-- Find the expert oncologist for personalized cancer therapies http://52.90.79.42
This project has 8 sections with code and detailed explanation in 8 jupyter notebooks.
- Part I: Web_scraping
Obtaining data from Cancer.Net, Pubmed, scopus, clinicaltrials.gov, with methods including web scraping, API and Biopython. - Part II: Abstract_preprocessing
Obtaining cancer type information and gene information from abstracts. The aim is to annotate each abstract by cancer type and gene which are two critical features for the doctor recommendation system. - Part III: Abstract_cancertype_annotation_LSTM
Building LSTM models and training on the abstracts labeled with cancer type information. The aim is to predict cancer type for the abstracts with no cancer type information. - Part IV: Abstract_keywords
This notebook first generates dataframes and dictionaries to set up connections among oncologists, cancer types and abstract ids (pmid). Secondly, it visualizes keywords in abstracts for each cancer type. - Part V: Word2Vec
Training Word2Vec model to embed abstracts - Part VI: LDA
Training Latent Dirichlet Allocation (LDA) to embed abstracts. - Part VII: BioBERT
Using pre-trained weights from BioBERT to embed abstracts. - Part VIII: Webapp
The functions and steps used in the final webapp including both BioBERT and LDA methods.
Match the needs of patients to abstracts published by oncologists based on similarity in semantic meanings which are encoded by word embedding.
- Cancer.Net: https://www.cancer.net/
- Pubmed: https://www.ncbi.nlm.nih.gov/pubmed/
- ClinicalTrial: https://clinicaltrials.gov/
Here is a summary of some statistics of the data for this project:
Data type | Number of data |
---|---|
Abstracts | 50930 |
Oncologists | 1470 |
Cancer types | 55 |
Genes | 206 |
Cancer Centers | 48 |
Around 83.4% of abstracts are annotated with cancer type by searching for cancer-related information and the remaining 16.6% are unlabeled.
To annotate the unlabeled 16.6% abstracts, an LSTM model is built and trained on the labeled abstracts.

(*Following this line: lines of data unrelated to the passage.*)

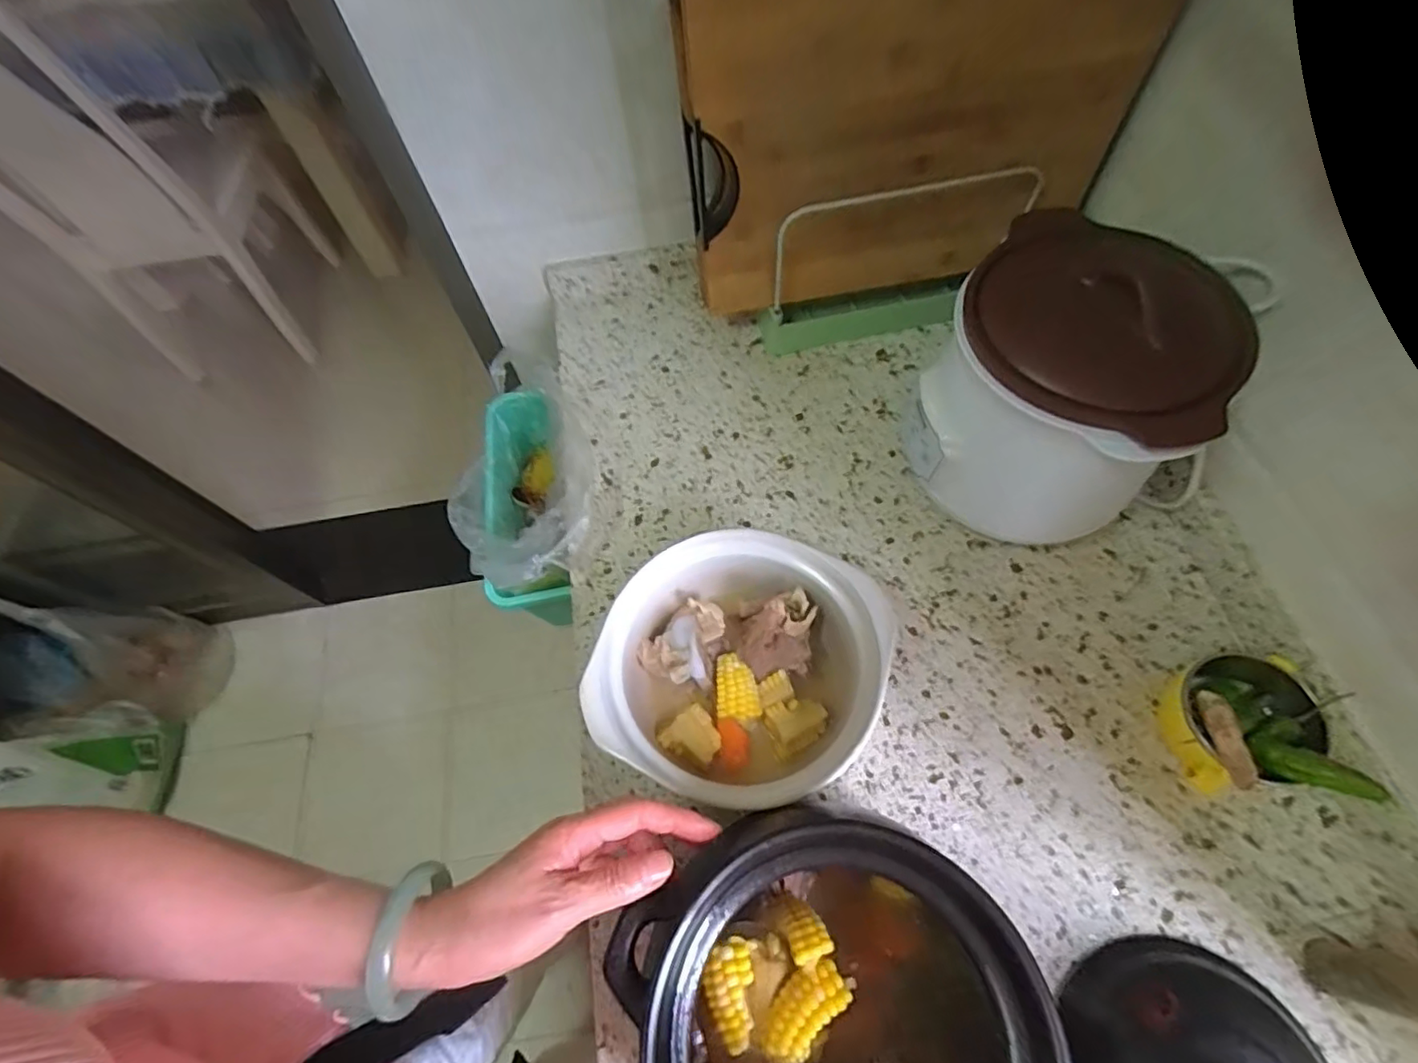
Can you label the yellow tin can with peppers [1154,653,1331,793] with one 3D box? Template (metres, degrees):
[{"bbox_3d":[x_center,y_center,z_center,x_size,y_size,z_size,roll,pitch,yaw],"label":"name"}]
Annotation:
[{"bbox_3d":[0.410,0.148,0.470,0.109,0.057,0.097,-4,62,2],"label":"yellow tin can with peppers"}]

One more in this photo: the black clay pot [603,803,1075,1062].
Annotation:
[{"bbox_3d":[0.071,0.282,0.352,0.197,0.145,0.191,-21,63,-7],"label":"black clay pot"}]

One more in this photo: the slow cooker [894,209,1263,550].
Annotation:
[{"bbox_3d":[0.285,-0.115,0.500,0.188,0.193,0.163,32,69,18],"label":"slow cooker"}]

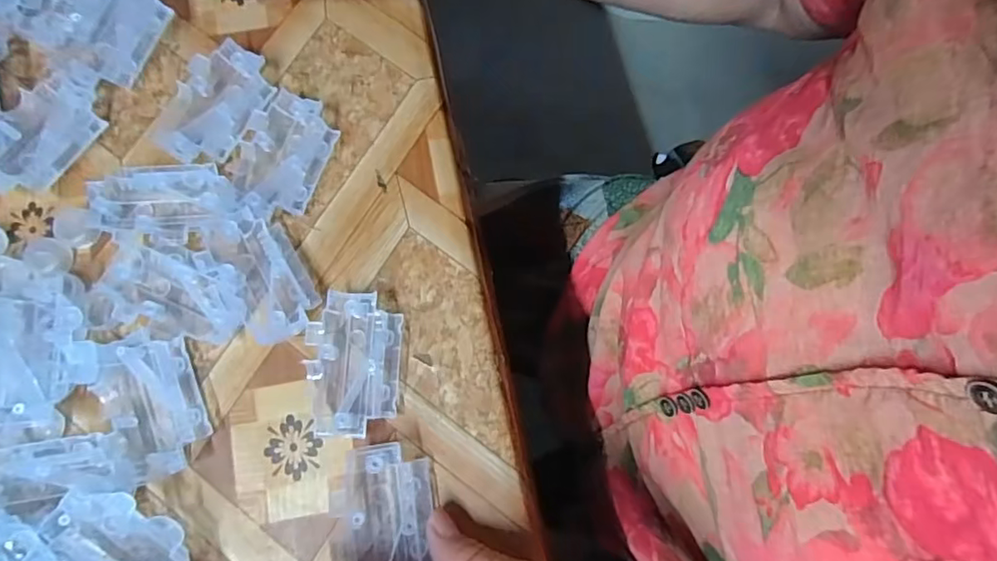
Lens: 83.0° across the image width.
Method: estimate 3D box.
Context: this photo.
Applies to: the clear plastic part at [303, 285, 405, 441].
[{"bbox_3d":[-0.070,0.040,0.274,0.042,0.013,0.068,1,76,-2],"label":"clear plastic part"}]

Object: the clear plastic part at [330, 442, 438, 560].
[{"bbox_3d":[-0.053,0.110,0.257,0.044,0.020,0.066,-4,77,-3],"label":"clear plastic part"}]

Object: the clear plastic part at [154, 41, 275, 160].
[{"bbox_3d":[-0.152,-0.095,0.301,0.040,0.013,0.067,34,78,6],"label":"clear plastic part"}]

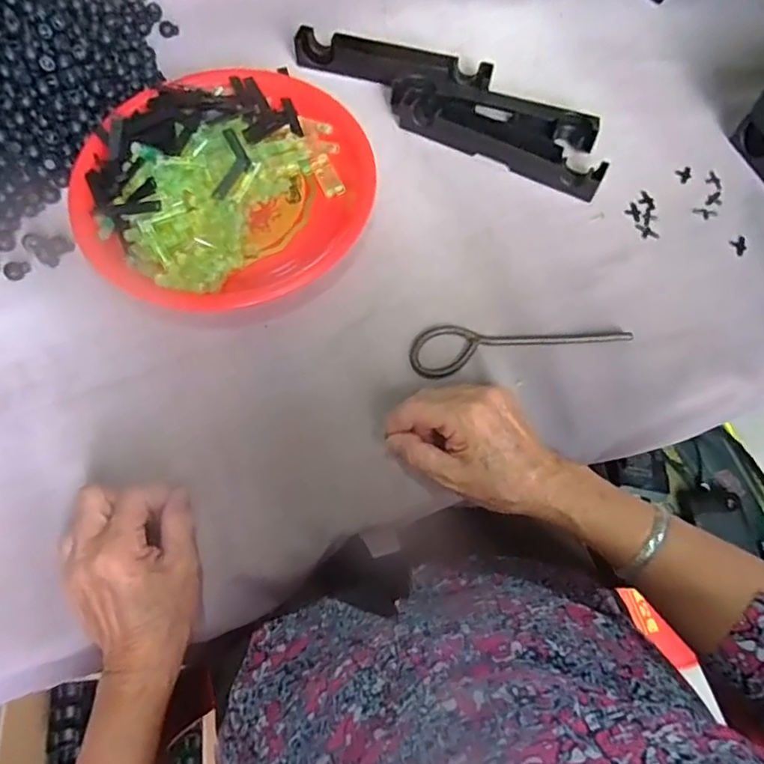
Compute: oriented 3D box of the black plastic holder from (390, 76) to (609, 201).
[{"bbox_3d":[0.111,-0.241,0.552,0.207,0.033,0.073,26,69,11],"label":"black plastic holder"}]

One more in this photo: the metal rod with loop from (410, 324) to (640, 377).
[{"bbox_3d":[0.109,-0.037,0.476,0.175,0.006,0.046,-12,67,-4],"label":"metal rod with loop"}]

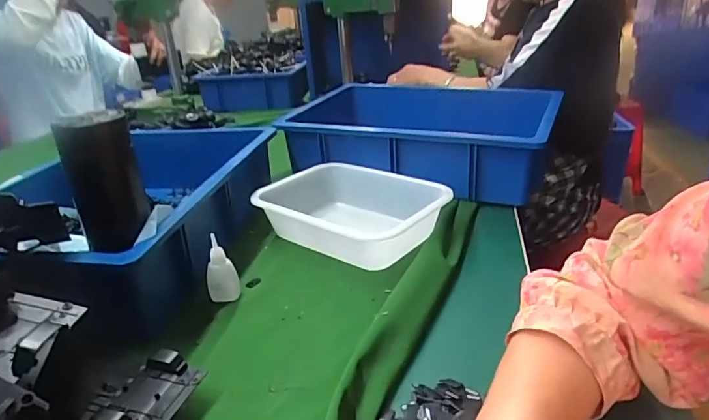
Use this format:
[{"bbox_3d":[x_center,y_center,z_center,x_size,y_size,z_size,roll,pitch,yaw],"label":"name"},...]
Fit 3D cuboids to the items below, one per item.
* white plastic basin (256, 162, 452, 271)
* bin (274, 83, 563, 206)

For each cancer type, an LSTM model is trained separately as a binary classification problem. Class_0 suggests the abstract doesn't contain information about the specific cancer type and Class_1 suggests that the abstract contains information about this cancer type.
Here is the overall training performance for the top 29 most frequent cancer types
Since for each cancer type, the dataset is imbalanced (more Class_0 than Class_1), F1 score is used as the evaluation metric and the model with the highest F1 score is selected.
Here is the detailed training and prediction results for Breast Cancer:
After annotating the unlabeled abstracts, here is the overall cancer type information for the abstracts:
The keywords for each cancer type are visualized by word frequency and WordCloud.
Each abstract will be converted to a numeric vector that represents its semantic meanings.
To evaluate the word embedding performance, article titles are also converted to numeric vectors. The consine similarity scores between each pair of abstract and title are calculated and ranked. The better embedding performance suggests that the consine similarity score between each abstract and its corresponding title should have the highest ranking (percentile close to 0).
Here I tested Word2Vec, Latent Dirichlet Allocation (LDA) and BioBERT three models. The embedding performance is plotted as the distribution of cosine similarity score rankings between each abstract and its corresponding title (better performance corresponds to higher ranking and percentile closer to 0).
To better visualize the embedding results from BioBERT, here I generated TSNE plots of the embedded vectors of abstracts converted by BioBERT colored based on cancer types or gene mutation information.
BioBERT significantly outperforms Word2Vec and LDA models and I chose BioBERT to embed abstracts as well as the free-form text input from users.
OncoMatch http://52.90.79.42
Users will provide information about Cancer type, Gene mutation (optional), Clinical Trials and a detailed description about the disease including medical records, family history and specific therapies, etc.
For example, a user is looking for oncologists specialized in melanoma treatment. Here if we entered the biography from a famous melanoma oncologist Dr. Jedd D. Wolchok. The number one ranked oncologist from OncoMatch is Dr. Jedd D. Wolchok.
OncoMatch will provide information about the oncologist's affiliation, location, a list of clinical trials and a list of most relevant publications based on the search record. OncoMatch will also give a list of top ranked oncoligsts that users can take a lookt at.
For visualization, the localization of abstracts about melanoma, abstracts published by Dr. Jedd D. Wolchok about melanoma and the text input are plotted in TSNE plot.